Thursday, October 20, 2005

Evryone is a racist for someone else... it seems

A few months ago, a student protests in Paris was interrupted by groups of juvenile delinquents who attacked some of the students and mostly stole some jackets, phones, MP3 players etc. A few days latter a number of kids who claimed to have taken part in the beatings were interviewed by a journalist who published an article in Le Monde exposing the racist theories of the delinquents. According to the journalist, these kids, who were from a school populated by 80% of coloured students, had planned to interrupt the protests for two reasons: to steal and to beat some white kids. The article came through as the explanation of these kids motivation but also as a description of the motivation of all the delinquents who participated in the event.
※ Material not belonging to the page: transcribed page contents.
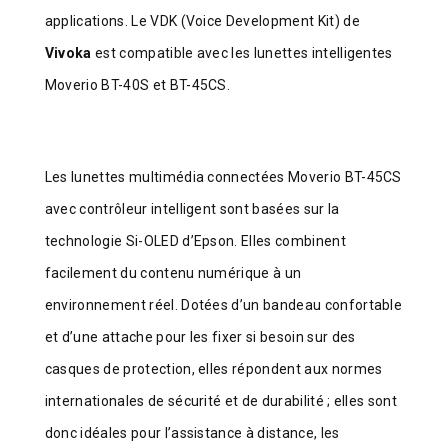
applications. Le VDK (Voice Development Kit) de
Vivoka
est compatible avec les lunettes intelligentes
Moverio BT-40S et BT-45CS.
Les lunettes multimédia connectées Moverio BT-45CS
avec contrôleur intelligent sont basées sur la
technologie Si-OLED d’Epson. Elles combinent
facilement du contenu numérique à un
environnement réel. Dotées d’un bandeau confortable
et d’une attache pour les fixer si besoin sur des
casques de protection, elles répondent aux normes
internationales de sécurité et de durabilité ; elles sont
donc idéales pour l’assistance à distance, les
This article made a lot of noise and it was quickly followed by a petition condemning racism against white citizens launched by famous intellectuals, some of which are notoriously from the left-wing. A large number of anti-racism associations protested against this petition which some believed to be motivated by an anti-African racism.

It’s interesting to see that a first group (the delinquents) are called “racists”, by a second group (the authors of the petition), who are in turn called racists by a third group (the anti-racist associations), who, themselves are also called racists by a fourth group. This last group’s claim is that the anti racism associations, in refusing to accept that coloured kids can be racist, fail to consider them as equals and adopt instead an over-tolerant position as if members of a minority could not be anything else than victims.

Two aspects of this debate are particularly surprising: 1/ the use of the term “racist” exposes one to be called a racist right back ; 2/ some naïve minds, especially from the left-wing, believe that racism is a privilege of poor white, French, citizens.